Photo by Jay Paul
The Pizza Place isn’t just a hangout with a clever name. It’s a self-described late-night drop-in right in the heart of Shockoe Bottom where you’ll get not only pizza, but a master class in people-watching.
I arrived just before midnight a few Saturdays ago, and was greeted by several patrons on the sidewalk, slices of New York-style pizza in hand, walking to or from one of the area’s many nightclubs. The interior was brightly lit with elementary school-style fluorescent lights, and the walls were peppered with a few dozen autographed headshots from such ‘90s luminaries as Everclear’s Art Alexakis. (Not kidding.) The counters featured several signs shouting futile instructions:
ABSOLUTELY NO CELL PHONES IN LINE.
VOTE FOR MIKE DUKAKIS.
OK, that last one wasn’t true, but you get the point. This place hasn’t changed in three decades.

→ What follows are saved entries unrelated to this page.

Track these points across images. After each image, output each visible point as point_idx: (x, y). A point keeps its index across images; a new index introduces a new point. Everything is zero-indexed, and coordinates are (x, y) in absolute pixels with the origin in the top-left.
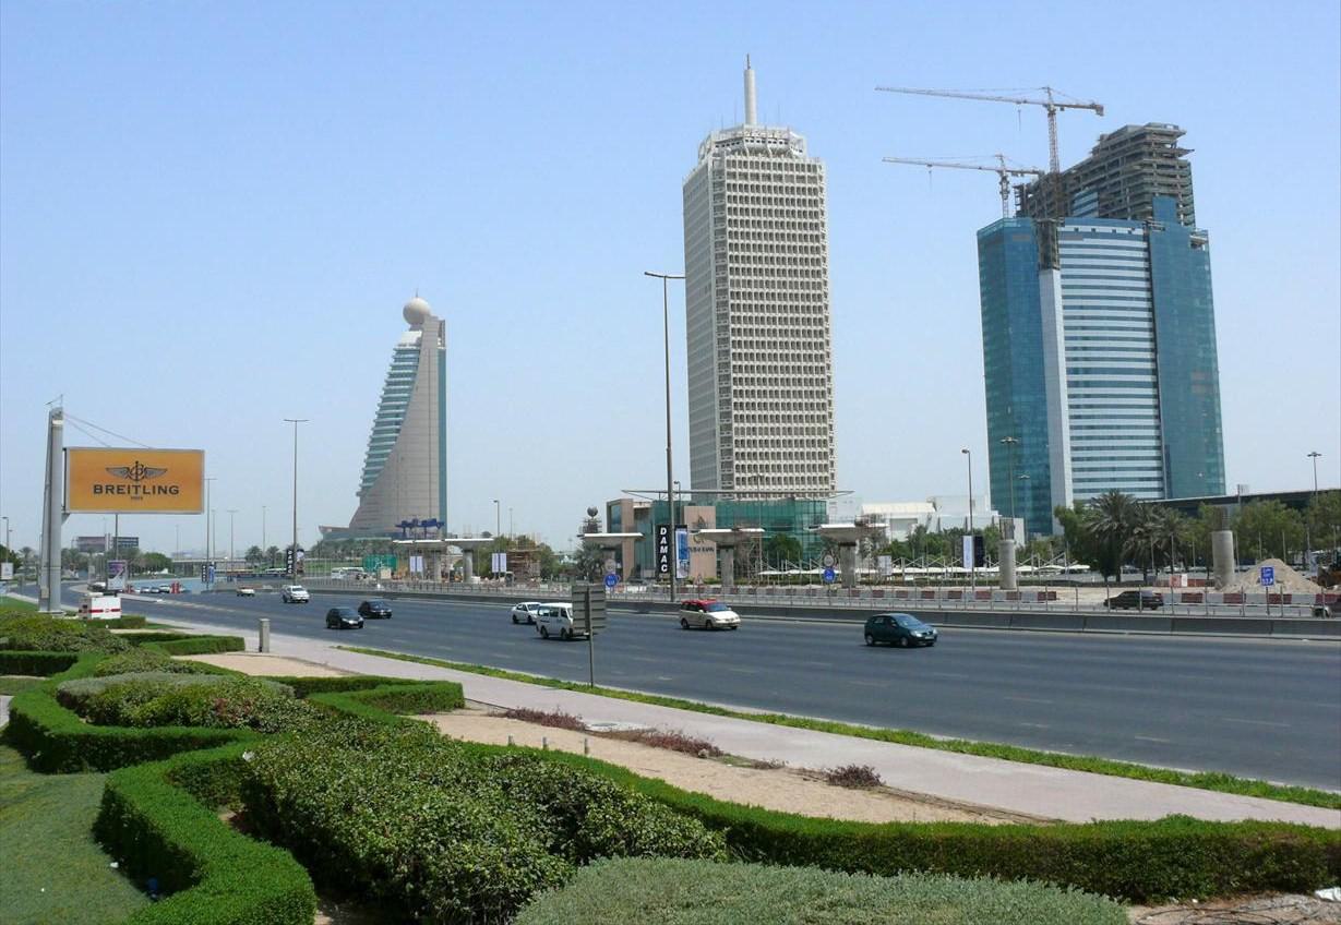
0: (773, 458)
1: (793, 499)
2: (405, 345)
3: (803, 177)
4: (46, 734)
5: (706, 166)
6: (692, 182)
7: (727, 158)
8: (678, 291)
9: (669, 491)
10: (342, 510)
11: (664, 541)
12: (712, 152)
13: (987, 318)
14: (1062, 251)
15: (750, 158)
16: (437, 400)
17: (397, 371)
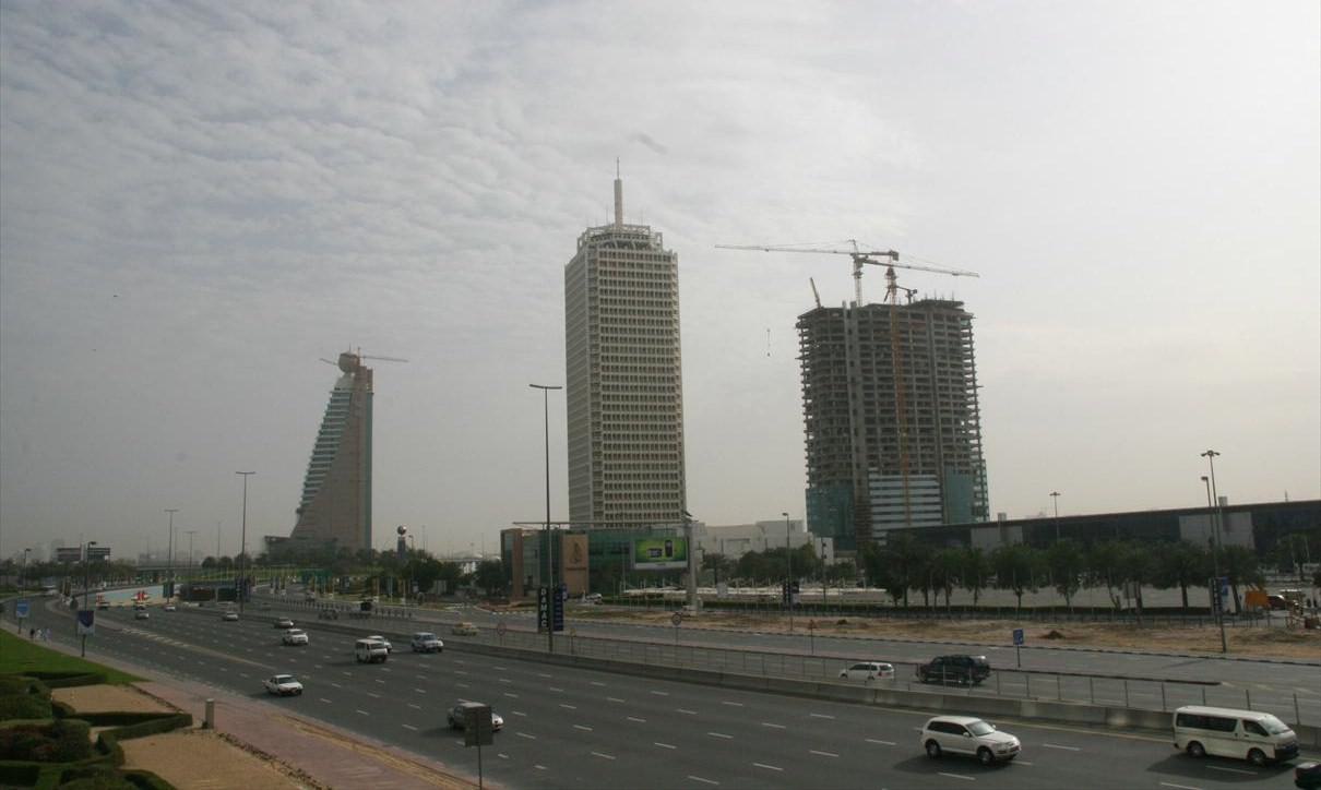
1: (650, 527)
4: (106, 558)
8: (560, 400)
9: (548, 523)
10: (284, 524)
11: (544, 600)
15: (617, 250)
17: (322, 450)
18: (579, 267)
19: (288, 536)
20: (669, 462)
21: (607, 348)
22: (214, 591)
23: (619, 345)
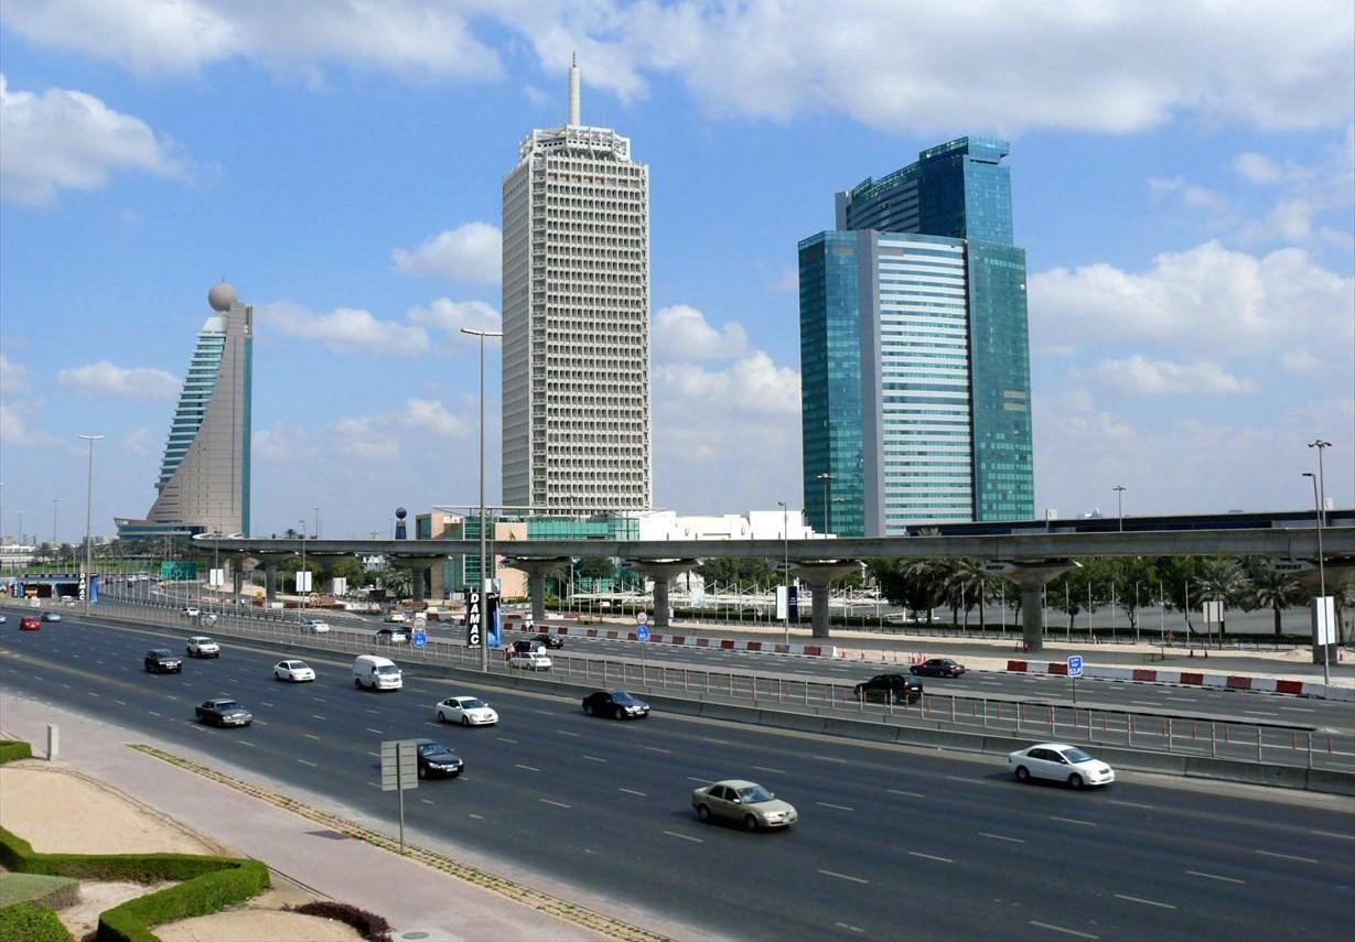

The menu above the counter is surprisingly long for a late-night slice joint: In addition to domestic beers and Red Bull, there are calzones, strombolis, pizza rolls and house-made Jamaican meat patties. Immediately behind me in line was Derek, a long-haired gentleman wearing a studded leather jacket with Motorhead patches pinned to the sleeves. As was the case with nearly every visitor I encountered, Derek didn’t want to linger at one of the booths. He ordered the last three meat patties in the shop and devoured them quickly in front of the condiment table. He then thanked the man behind the counter as if he were a Sherpa on Everest, and went on his way. Then there was the group of women who weren’t, shall we say, weather appropriate for a November evening; a guy sitting alone, texting something very serious to whomever was on the other end of the line; the off-duty security guard coming in for a snack before last call, the hardest part of his evening.
In all, I spent two hours at The Pizza Place. Based on my observations, I’m confident in saying that no one has ever spent two hours there. It’s pretty clear that The Pizza Place isn’t exactly a destination for most patrons, but rather a diversion. Which is exactly what it’s supposed to be.